Jedem Land vorangestellt sind ein paar hilfreiche Fakten: Einwohnerzahl, Wirtschaftswachstum, das Jahr der Unabhängigkeit. Die Anzahl der chinesischen Restaurants als Zeichen dafür, wie viel Einfluss China im jeweiligen Land hat. Außerdem das Nationalgericht – in Benin zum Beispiel: Poulet bicyclette, Hühnchen mit Chilisoße, das frei gelebt hat wie ein Fahrrad. Bio auf Afrikanisch.
Was man gesehen haben muss – in der Demokratischen Republik Kongo: Den Sonnenuntergang über dem Kongo-Fluss. Darum beneide ich den Autor, obwohl ich mir nicht sicher bin, ob ich die Fahrt, die er über den Kongo mit der MB Nathasha Belle gemacht hat, wirklich angetreten wäre.

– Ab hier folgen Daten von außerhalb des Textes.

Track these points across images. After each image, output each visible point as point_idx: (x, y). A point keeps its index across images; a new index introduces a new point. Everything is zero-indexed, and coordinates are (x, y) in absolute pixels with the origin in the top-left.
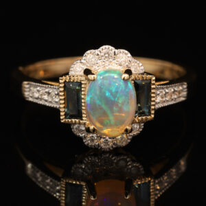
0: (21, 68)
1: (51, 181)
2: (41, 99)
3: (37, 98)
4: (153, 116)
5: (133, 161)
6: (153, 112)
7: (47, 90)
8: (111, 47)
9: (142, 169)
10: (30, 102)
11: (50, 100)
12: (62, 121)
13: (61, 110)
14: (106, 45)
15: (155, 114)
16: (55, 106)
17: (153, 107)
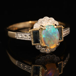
0: (7, 28)
1: (27, 66)
2: (23, 38)
3: (21, 38)
4: (63, 40)
5: (57, 56)
6: (63, 38)
7: (25, 34)
8: (47, 17)
9: (59, 59)
10: (18, 39)
11: (27, 38)
12: (33, 45)
13: (32, 41)
14: (45, 16)
15: (63, 39)
16: (29, 40)
17: (63, 37)
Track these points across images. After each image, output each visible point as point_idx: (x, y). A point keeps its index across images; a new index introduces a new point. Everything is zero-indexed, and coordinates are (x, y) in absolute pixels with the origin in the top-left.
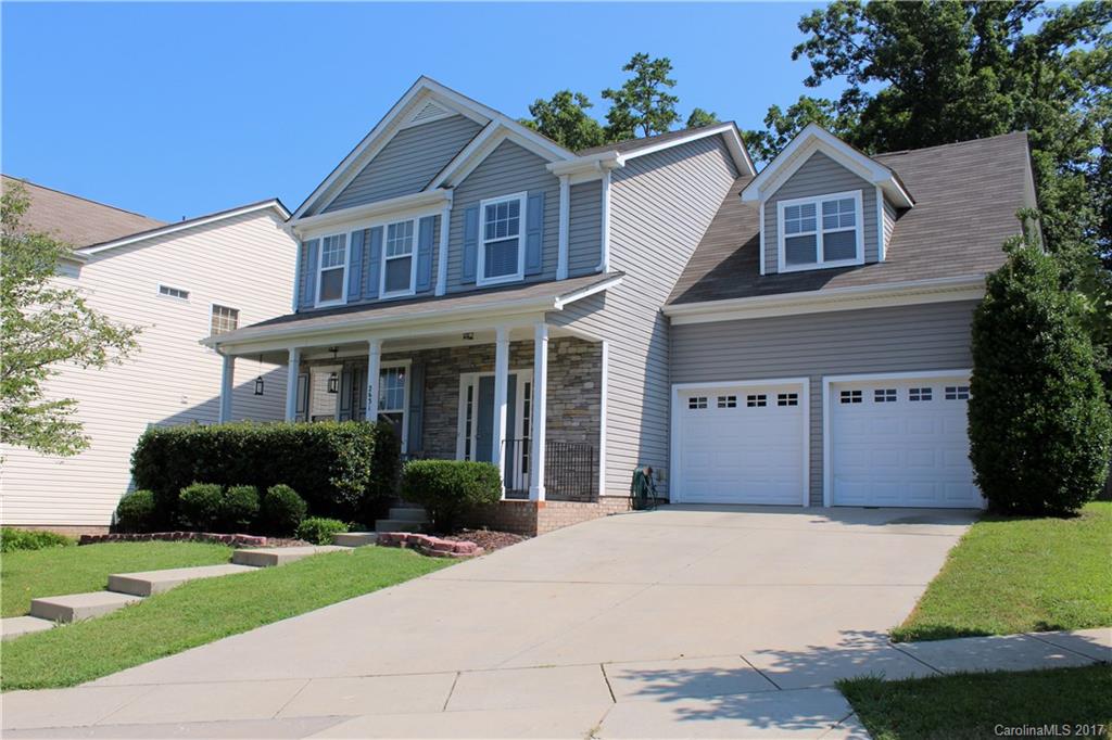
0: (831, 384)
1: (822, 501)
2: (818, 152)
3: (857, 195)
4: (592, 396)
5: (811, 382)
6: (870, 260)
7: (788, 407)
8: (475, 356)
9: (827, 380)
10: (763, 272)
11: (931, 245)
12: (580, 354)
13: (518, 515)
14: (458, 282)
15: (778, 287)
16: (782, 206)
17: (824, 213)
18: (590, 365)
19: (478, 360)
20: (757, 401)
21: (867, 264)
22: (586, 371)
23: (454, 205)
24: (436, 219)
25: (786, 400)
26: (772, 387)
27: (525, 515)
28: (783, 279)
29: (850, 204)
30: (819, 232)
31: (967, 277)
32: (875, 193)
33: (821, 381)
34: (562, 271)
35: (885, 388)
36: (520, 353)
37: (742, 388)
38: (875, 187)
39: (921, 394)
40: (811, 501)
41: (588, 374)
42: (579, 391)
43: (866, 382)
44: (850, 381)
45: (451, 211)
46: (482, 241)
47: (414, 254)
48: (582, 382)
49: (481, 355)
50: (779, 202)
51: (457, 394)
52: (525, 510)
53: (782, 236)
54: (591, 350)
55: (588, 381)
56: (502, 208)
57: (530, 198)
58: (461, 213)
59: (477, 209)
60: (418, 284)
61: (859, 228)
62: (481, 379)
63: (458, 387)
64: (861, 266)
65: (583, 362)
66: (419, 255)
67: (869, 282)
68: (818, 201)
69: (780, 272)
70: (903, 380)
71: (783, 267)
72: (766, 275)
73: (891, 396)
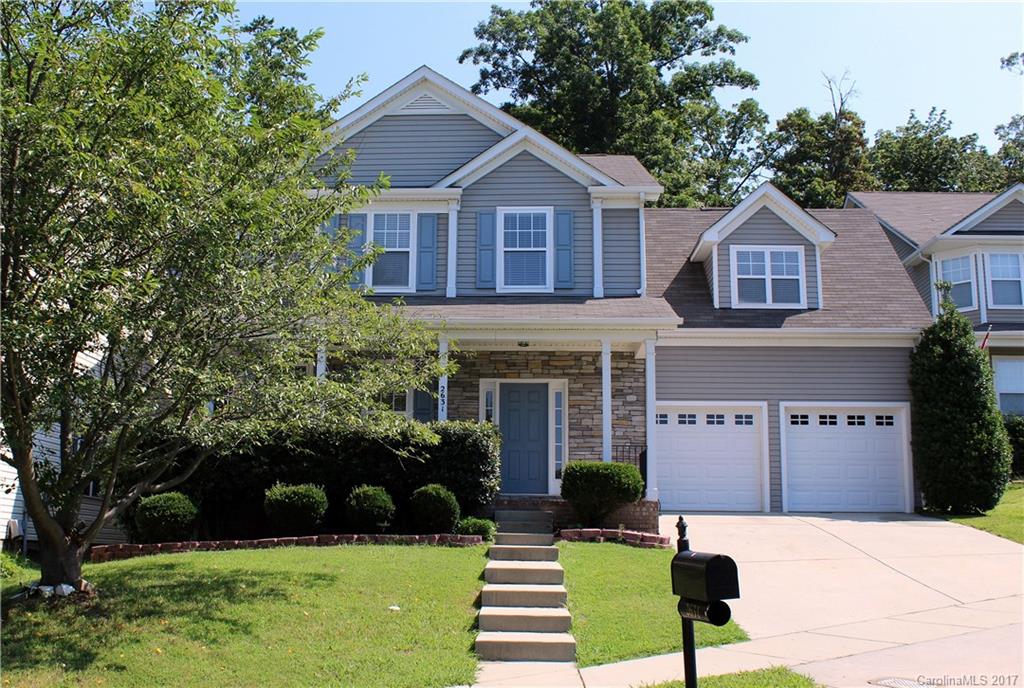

Möglicherweise hätte mich im letzten Moment die Angst abgehalten, mit dem vollkommen überladenen Schiff zu sinken
Das muss man wissen – in Kenia: Bargeld ist fast überflüssig, alles wird mit dem Handy bezahlt.
Darüber redet das Land – in Gabun: Lebt Präsident Ali Bongo noch, oder wurde er durch einen Doppelgänger ersetzt?
Bei allen fröhlichen Betrachtungen blendet Dörries die problematischen Seiten Afrikas nicht aus, der blutige Bürgerkrieg Liberias findet seine Erwähnung ebenso wie der unbefristete Arbeitsdienst, zu dem jeder Eritreer herangezogen werden kann. Die Schreckensherrschaft des belgischen Königs Leopold II im Kongo gehört zur Geschichte der Demokratischen Republik Kongo – die sich allerdings seit dem Ende der Kolonialisierung rückwärts zu entwickeln scheint. Aber der Leser erfährt auch, dass es in Botswana kaum Korruption und eine kostenfreie Krankenversicherung gibt. Und dass dort die meisten Elefanten des Kontinents leben.
Es macht den Reiz des Buches aus, dass diese Fakten in Beobachtungen aus dem Alltag eingebettet werden, der viel fröhlicher daherkommt, als die Nachrichten auf den ersten Blick nahelegen.
Ich habe erst gut die Hälfte der Berichte gelesen und bin froh, dass mir noch ein paar bleiben, die mir die nächsten dunklen Wintertage in Berlin zu ertragen helfen. Und auch Ihnen empfehle ich das Buch wärmstens als Mittel gegen den Corona-Lockdown-Winter-Blues.